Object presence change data
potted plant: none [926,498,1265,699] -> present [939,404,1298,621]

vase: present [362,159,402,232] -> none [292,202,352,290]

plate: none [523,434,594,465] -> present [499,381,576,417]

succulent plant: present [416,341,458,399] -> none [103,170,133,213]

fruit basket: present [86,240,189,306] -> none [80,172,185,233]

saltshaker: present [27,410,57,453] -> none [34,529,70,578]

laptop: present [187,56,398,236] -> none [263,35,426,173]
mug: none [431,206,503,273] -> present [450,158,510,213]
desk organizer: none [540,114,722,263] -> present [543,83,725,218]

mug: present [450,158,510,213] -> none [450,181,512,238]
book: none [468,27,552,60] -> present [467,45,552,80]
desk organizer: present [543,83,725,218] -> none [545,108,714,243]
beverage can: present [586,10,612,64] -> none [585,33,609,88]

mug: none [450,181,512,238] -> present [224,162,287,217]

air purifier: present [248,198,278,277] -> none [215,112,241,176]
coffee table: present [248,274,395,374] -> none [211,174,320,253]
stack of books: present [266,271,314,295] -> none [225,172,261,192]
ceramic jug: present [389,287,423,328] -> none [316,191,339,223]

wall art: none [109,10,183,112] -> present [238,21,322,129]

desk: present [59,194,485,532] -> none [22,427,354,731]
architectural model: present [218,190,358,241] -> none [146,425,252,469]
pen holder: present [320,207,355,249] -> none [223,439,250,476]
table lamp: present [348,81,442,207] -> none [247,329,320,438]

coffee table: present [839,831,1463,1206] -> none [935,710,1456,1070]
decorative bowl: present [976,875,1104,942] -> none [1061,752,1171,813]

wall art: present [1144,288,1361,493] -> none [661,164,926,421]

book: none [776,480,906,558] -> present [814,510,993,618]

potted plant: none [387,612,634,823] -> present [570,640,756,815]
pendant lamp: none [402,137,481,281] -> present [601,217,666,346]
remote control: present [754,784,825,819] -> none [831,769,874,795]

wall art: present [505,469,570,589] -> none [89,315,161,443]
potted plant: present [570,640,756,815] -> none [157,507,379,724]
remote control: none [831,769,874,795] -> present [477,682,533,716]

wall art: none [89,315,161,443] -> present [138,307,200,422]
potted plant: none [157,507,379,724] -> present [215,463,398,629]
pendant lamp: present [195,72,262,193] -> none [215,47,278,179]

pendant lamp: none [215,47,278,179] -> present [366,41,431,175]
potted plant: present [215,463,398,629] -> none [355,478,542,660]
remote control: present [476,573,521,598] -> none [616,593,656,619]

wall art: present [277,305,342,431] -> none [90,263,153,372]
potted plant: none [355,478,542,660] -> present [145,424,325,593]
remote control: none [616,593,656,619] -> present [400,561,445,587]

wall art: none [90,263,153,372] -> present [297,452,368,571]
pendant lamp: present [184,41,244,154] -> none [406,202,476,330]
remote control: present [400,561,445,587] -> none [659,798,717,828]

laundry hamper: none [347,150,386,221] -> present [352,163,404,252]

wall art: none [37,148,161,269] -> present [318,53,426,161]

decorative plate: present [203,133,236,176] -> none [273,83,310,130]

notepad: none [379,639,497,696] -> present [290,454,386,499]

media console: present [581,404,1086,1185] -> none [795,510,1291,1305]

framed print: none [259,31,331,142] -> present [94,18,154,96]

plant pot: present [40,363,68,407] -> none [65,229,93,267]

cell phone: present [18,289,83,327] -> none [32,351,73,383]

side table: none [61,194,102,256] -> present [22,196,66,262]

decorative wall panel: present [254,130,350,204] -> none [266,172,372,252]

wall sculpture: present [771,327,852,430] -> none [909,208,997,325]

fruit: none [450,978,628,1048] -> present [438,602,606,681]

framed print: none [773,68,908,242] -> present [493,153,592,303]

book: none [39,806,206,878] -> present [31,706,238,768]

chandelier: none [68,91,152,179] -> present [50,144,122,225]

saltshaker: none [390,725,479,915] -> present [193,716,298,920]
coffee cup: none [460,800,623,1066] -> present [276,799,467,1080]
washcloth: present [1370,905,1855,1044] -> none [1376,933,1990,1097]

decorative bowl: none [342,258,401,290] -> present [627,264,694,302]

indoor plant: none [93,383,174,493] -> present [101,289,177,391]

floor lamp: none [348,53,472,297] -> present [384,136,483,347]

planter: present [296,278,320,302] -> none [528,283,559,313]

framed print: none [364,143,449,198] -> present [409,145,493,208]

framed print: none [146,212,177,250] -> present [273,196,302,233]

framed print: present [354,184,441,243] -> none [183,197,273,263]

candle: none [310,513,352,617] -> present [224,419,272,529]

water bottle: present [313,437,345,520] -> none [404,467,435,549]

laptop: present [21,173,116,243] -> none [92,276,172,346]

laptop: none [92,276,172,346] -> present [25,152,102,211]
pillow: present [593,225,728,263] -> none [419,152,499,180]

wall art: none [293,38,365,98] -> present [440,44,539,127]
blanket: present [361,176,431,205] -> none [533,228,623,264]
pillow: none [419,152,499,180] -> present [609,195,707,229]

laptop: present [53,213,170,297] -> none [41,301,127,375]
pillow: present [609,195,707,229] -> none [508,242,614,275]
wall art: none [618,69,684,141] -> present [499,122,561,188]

#### [Work instruction]
Each record above must be output without any alteration.

#### [Solution]
potted plant: none [926,498,1265,699] -> present [939,404,1298,621]

vase: present [362,159,402,232] -> none [292,202,352,290]

plate: none [523,434,594,465] -> present [499,381,576,417]

succulent plant: present [416,341,458,399] -> none [103,170,133,213]

fruit basket: present [86,240,189,306] -> none [80,172,185,233]

saltshaker: present [27,410,57,453] -> none [34,529,70,578]

laptop: present [187,56,398,236] -> none [263,35,426,173]
mug: none [431,206,503,273] -> present [450,158,510,213]
desk organizer: none [540,114,722,263] -> present [543,83,725,218]

mug: present [450,158,510,213] -> none [450,181,512,238]
book: none [468,27,552,60] -> present [467,45,552,80]
desk organizer: present [543,83,725,218] -> none [545,108,714,243]
beverage can: present [586,10,612,64] -> none [585,33,609,88]

mug: none [450,181,512,238] -> present [224,162,287,217]

air purifier: present [248,198,278,277] -> none [215,112,241,176]
coffee table: present [248,274,395,374] -> none [211,174,320,253]
stack of books: present [266,271,314,295] -> none [225,172,261,192]
ceramic jug: present [389,287,423,328] -> none [316,191,339,223]

wall art: none [109,10,183,112] -> present [238,21,322,129]

desk: present [59,194,485,532] -> none [22,427,354,731]
architectural model: present [218,190,358,241] -> none [146,425,252,469]
pen holder: present [320,207,355,249] -> none [223,439,250,476]
table lamp: present [348,81,442,207] -> none [247,329,320,438]

coffee table: present [839,831,1463,1206] -> none [935,710,1456,1070]
decorative bowl: present [976,875,1104,942] -> none [1061,752,1171,813]

wall art: present [1144,288,1361,493] -> none [661,164,926,421]

book: none [776,480,906,558] -> present [814,510,993,618]

potted plant: none [387,612,634,823] -> present [570,640,756,815]
pendant lamp: none [402,137,481,281] -> present [601,217,666,346]
remote control: present [754,784,825,819] -> none [831,769,874,795]

wall art: present [505,469,570,589] -> none [89,315,161,443]
potted plant: present [570,640,756,815] -> none [157,507,379,724]
remote control: none [831,769,874,795] -> present [477,682,533,716]

wall art: none [89,315,161,443] -> present [138,307,200,422]
potted plant: none [157,507,379,724] -> present [215,463,398,629]
pendant lamp: present [195,72,262,193] -> none [215,47,278,179]

pendant lamp: none [215,47,278,179] -> present [366,41,431,175]
potted plant: present [215,463,398,629] -> none [355,478,542,660]
remote control: present [476,573,521,598] -> none [616,593,656,619]

wall art: present [277,305,342,431] -> none [90,263,153,372]
potted plant: none [355,478,542,660] -> present [145,424,325,593]
remote control: none [616,593,656,619] -> present [400,561,445,587]

wall art: none [90,263,153,372] -> present [297,452,368,571]
pendant lamp: present [184,41,244,154] -> none [406,202,476,330]
remote control: present [400,561,445,587] -> none [659,798,717,828]

laundry hamper: none [347,150,386,221] -> present [352,163,404,252]

wall art: none [37,148,161,269] -> present [318,53,426,161]

decorative plate: present [203,133,236,176] -> none [273,83,310,130]

notepad: none [379,639,497,696] -> present [290,454,386,499]

media console: present [581,404,1086,1185] -> none [795,510,1291,1305]

framed print: none [259,31,331,142] -> present [94,18,154,96]

plant pot: present [40,363,68,407] -> none [65,229,93,267]

cell phone: present [18,289,83,327] -> none [32,351,73,383]

side table: none [61,194,102,256] -> present [22,196,66,262]

decorative wall panel: present [254,130,350,204] -> none [266,172,372,252]

wall sculpture: present [771,327,852,430] -> none [909,208,997,325]

fruit: none [450,978,628,1048] -> present [438,602,606,681]

framed print: none [773,68,908,242] -> present [493,153,592,303]

book: none [39,806,206,878] -> present [31,706,238,768]

chandelier: none [68,91,152,179] -> present [50,144,122,225]

saltshaker: none [390,725,479,915] -> present [193,716,298,920]
coffee cup: none [460,800,623,1066] -> present [276,799,467,1080]
washcloth: present [1370,905,1855,1044] -> none [1376,933,1990,1097]

decorative bowl: none [342,258,401,290] -> present [627,264,694,302]

indoor plant: none [93,383,174,493] -> present [101,289,177,391]

floor lamp: none [348,53,472,297] -> present [384,136,483,347]

planter: present [296,278,320,302] -> none [528,283,559,313]

framed print: none [364,143,449,198] -> present [409,145,493,208]

framed print: none [146,212,177,250] -> present [273,196,302,233]

framed print: present [354,184,441,243] -> none [183,197,273,263]

candle: none [310,513,352,617] -> present [224,419,272,529]

water bottle: present [313,437,345,520] -> none [404,467,435,549]

laptop: present [21,173,116,243] -> none [92,276,172,346]

laptop: none [92,276,172,346] -> present [25,152,102,211]
pillow: present [593,225,728,263] -> none [419,152,499,180]

wall art: none [293,38,365,98] -> present [440,44,539,127]
blanket: present [361,176,431,205] -> none [533,228,623,264]
pillow: none [419,152,499,180] -> present [609,195,707,229]

laptop: present [53,213,170,297] -> none [41,301,127,375]
pillow: present [609,195,707,229] -> none [508,242,614,275]
wall art: none [618,69,684,141] -> present [499,122,561,188]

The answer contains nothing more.